I am friends with a substantial portion of my exes. Not all mind you, I am not going for sainthood here.
Seriously. Why is this a bad thing?
I am 50/50 with decent break ups.
I am 80/20 with salvaged friendships.
I go to their weddings and kid’s birthdays. Talk them off ledges, I have men from my past who care about me that I can ask for advice when the men in my present do things that make me feel uncared for. We celebrate each other’s victories and mourn losses together. This is what friends do.
I was with them for a reason, and I left them for a reason, those reasons still stand, there is no threat here.
Some of them have even met each other and been kind, and with a little gentle joking aside, kind to me as well. The bar has been set.
Just as I can glean a little of my future with you by how you speak of and treat your mama, you can tell a lot about how I will behave towards you by how I speak of and treat my exes. I am patient, kind, forgiving, honest, friendly and generous…
No not with that, that is yours, I gave it to you, now come play with it. Ahhhh, better.
I even managed to stay friends with the biggest and the baddest of the exes, until he read all of this and realized I was not the girl he tried to make me into.
And Not the rapist, he’s a fucking rapist.
No, the one who cheated, and on whom I cheated, a lot. We spent 6 years torturing each other, two years apart, and I realized I am a better person for knowing him. A lot of my life skills came from living, with him on that farm. I realized also, in retrospect most of the things I learned were because I had to, I was left alone to fix things and hold everything together on my own. I was angry for a while, now I am grateful.
But I digress.
There are some girls who line their exes up like Barbies in a dollhouse to be taken out played with on a whim and thrown back when she gets bored. I am not that girl.
You know what other girl I am not? Any of Your exes. Especially that one who did a number on you, now stop punishing me for what she did and just let me be me. I am good, I know this, and so do you. Or you wouldn’t be here.
The red flags in me honor the red flags in you. But I need you to set aside your crimson rage against your exes and see that the flag I fly is actually white. I come bearing peace and compromise. I have learned a lot from my past and if I forget, I have reminders, cliff notes or I can just call them and ask them.
If I wanted to be with any of the ones from before, I would be. My life, my choices.
Let’s put it this way. I was raped, by an ex that I had dumped. One ex. One man did this. I know hundreds of men. Only one of them hurt me that way. Ergo…Barbie was wrong yet again, math is not hard. What kind of life would I have if I judged all men on the actions of one? See what I am getting at here?
Imagine walking into McDonald’s, you order an iced coffee, the cashier says that will be $87.53.
You say “what the ever loving fuck?”
She says “that is for the soccer team that was here before you, see? They are over in the corner, just finishing up.”
This is the same logic. I don’t want to pay for those who came before me. All I have in common with her is you, and fun lady parts. Mine are better, because they are yours now.
Some people still think the word ‘divorce’ is a dirty word. Like jamming two people into a lifetime commitment has anymore likelihood of working out than winning the lottery.

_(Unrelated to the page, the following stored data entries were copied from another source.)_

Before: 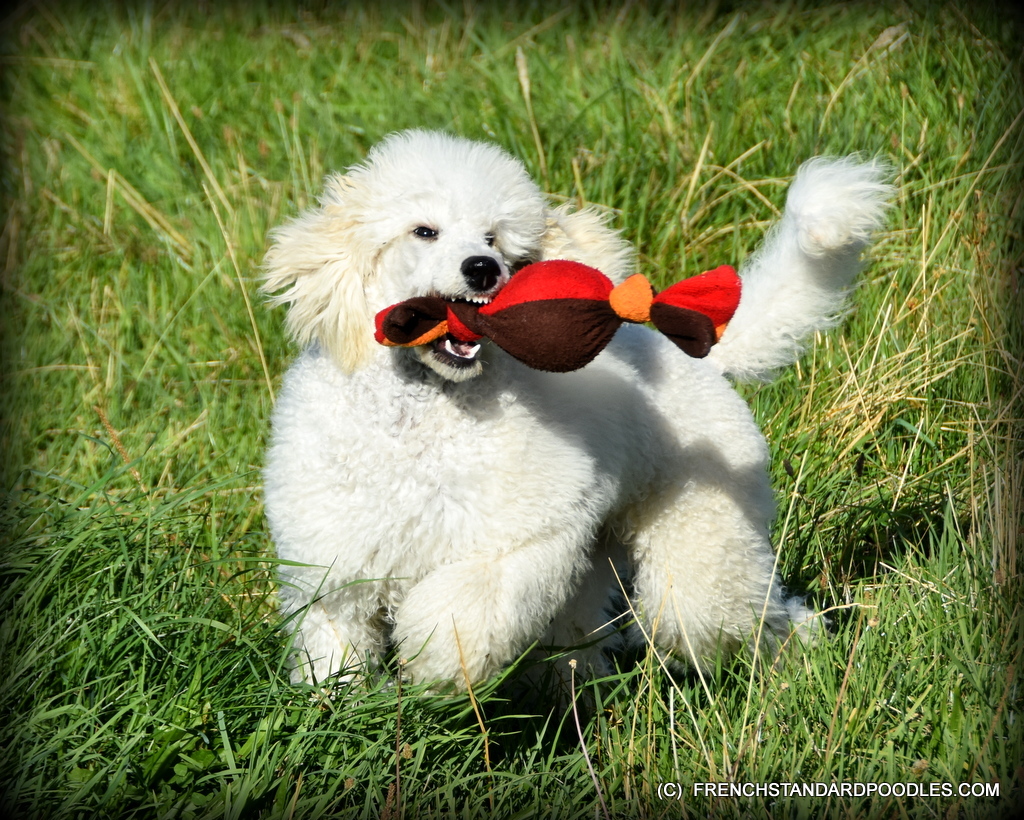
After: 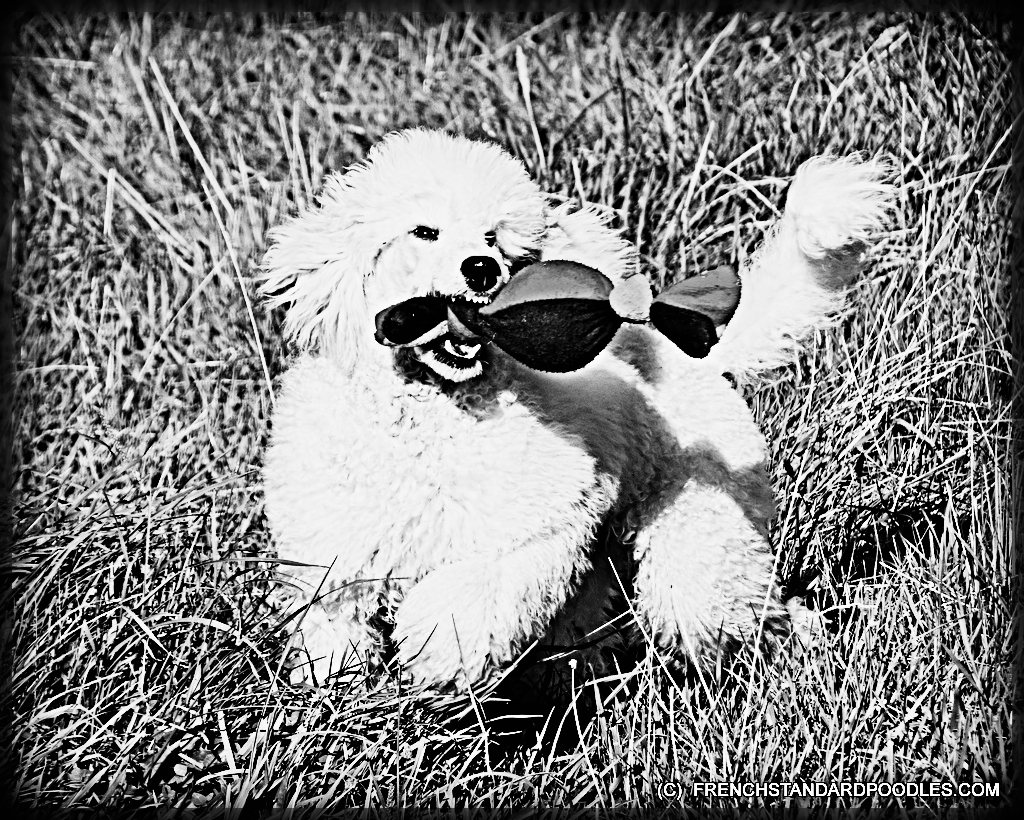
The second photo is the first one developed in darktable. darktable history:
monochrome: on, module defaults
sharpen: radius 6.3, amount 1.8, threshold 0
contrast brightness saturation: contrast 0.23, brightness 0.1, saturation 0.29
sigmoid: contrast 1.8, skew -0.2, preserve hue 0%, red attenuation 0.1, red rotation 0.035, green attenuation 0.1, green rotation -0.017, blue attenuation 0.15, blue rotation -0.052, base primaries Rec2020
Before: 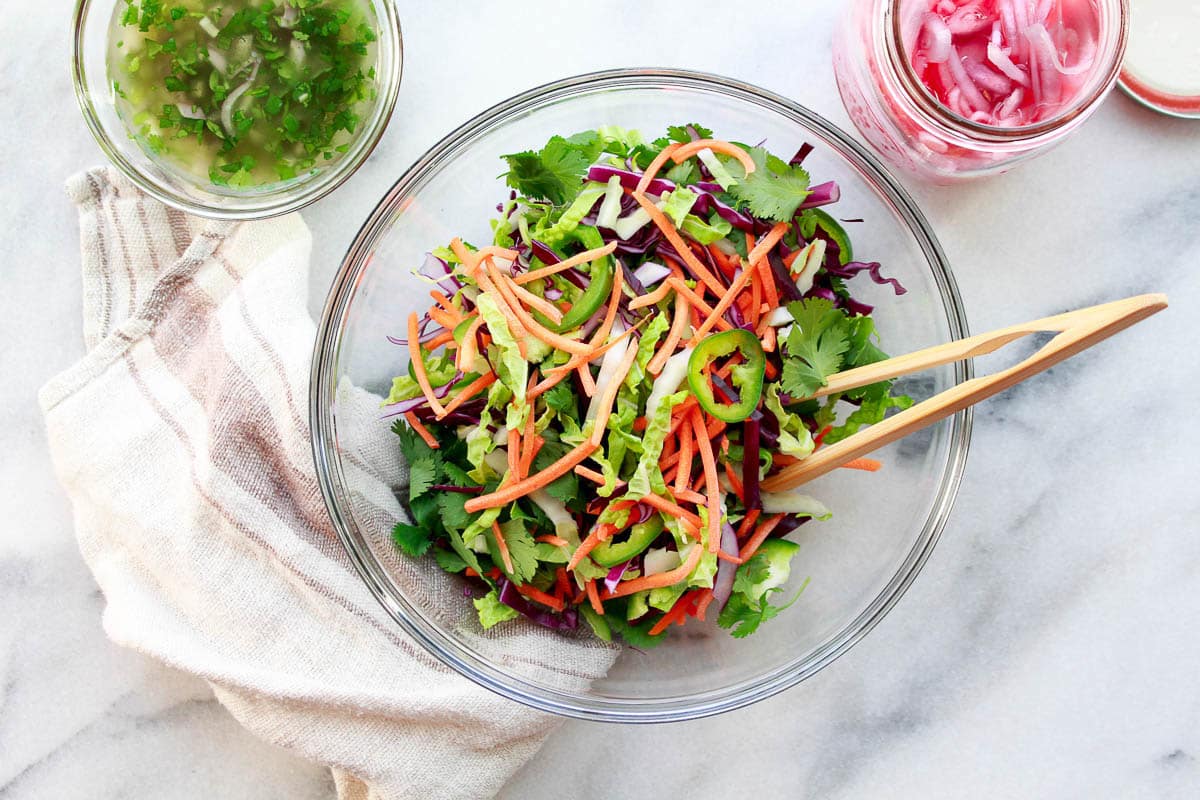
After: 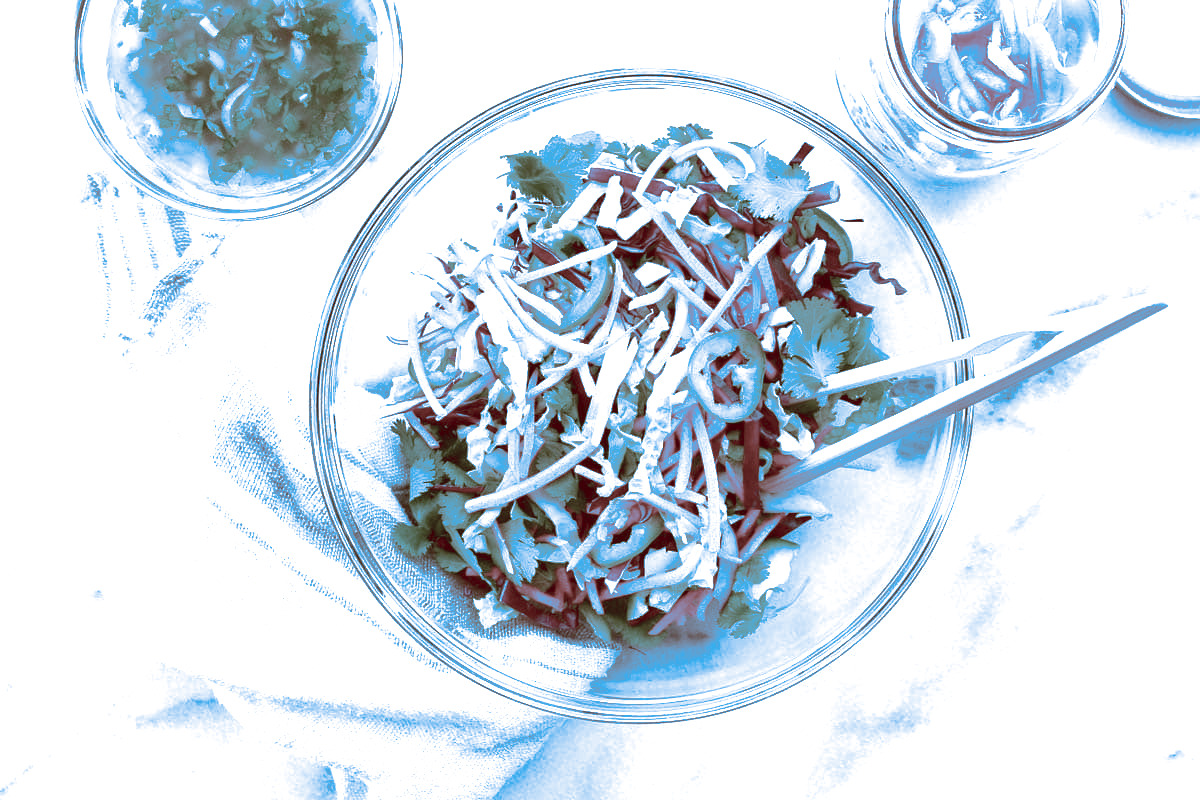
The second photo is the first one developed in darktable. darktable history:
split-toning: shadows › hue 220°, shadows › saturation 0.64, highlights › hue 220°, highlights › saturation 0.64, balance 0, compress 5.22%
exposure: black level correction 0, exposure 1.1 EV, compensate exposure bias true, compensate highlight preservation false
color balance rgb: shadows lift › luminance 1%, shadows lift › chroma 0.2%, shadows lift › hue 20°, power › luminance 1%, power › chroma 0.4%, power › hue 34°, highlights gain › luminance 0.8%, highlights gain › chroma 0.4%, highlights gain › hue 44°, global offset › chroma 0.4%, global offset › hue 34°, white fulcrum 0.08 EV, linear chroma grading › shadows -7%, linear chroma grading › highlights -7%, linear chroma grading › global chroma -10%, linear chroma grading › mid-tones -8%, perceptual saturation grading › global saturation -28%, perceptual saturation grading › highlights -20%, perceptual saturation grading › mid-tones -24%, perceptual saturation grading › shadows -24%, perceptual brilliance grading › global brilliance -1%, perceptual brilliance grading › highlights -1%, perceptual brilliance grading › mid-tones -1%, perceptual brilliance grading › shadows -1%, global vibrance -17%, contrast -6%
contrast brightness saturation: contrast -0.02, brightness -0.01, saturation 0.03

Sure, people win the lottery all the time. I played the same free ticket for almost a year.
There should be no shame attached to two grown-ups looking at each other one morning and saying, ‘this is not working’. Those are the brave ones. I actually ended a 5 year relationship by using the words “I have not cheated on you yet, but I am about to. We have to break up now.” He punched me in the face until his brother pulled him off me, still felt better than cheating would have.
So many couples split and then turn on each other, on a dime, over a dime. Rammstein nailed it “du hast or du hasst.” YOU HAVE ME (or) YOU HATE ME.
I am ever evolving, I am not the girl I was 5, 10, 20 years ago. The fundamentals and foundations of who I was remain. I am still silly, nerdy and nurturing. But as I build myself up and get more comfortable in my skin I find the men that come around are better suited to this version of me. Challenging conversations, appreciation for how I am and the sex is exponentially better.
I was asked today where I see myself in 5 years.
I hope things change. I’ve had a taste of bravery and I’m hungry for more. I want to be living somewhere that the air doesn’t hurt my face for 2/3 of the year. I’d like to fall in love with someone who challenges me to do more, be better and work hard but I know I’m not ready yet. I want to keep living and writing and get paid for it.
People can come and go as they please, teach me what they can and I’ll keep refining my idea of what love is and who I am.
If I no longer have you I won’t hate you, that isn’t who I am.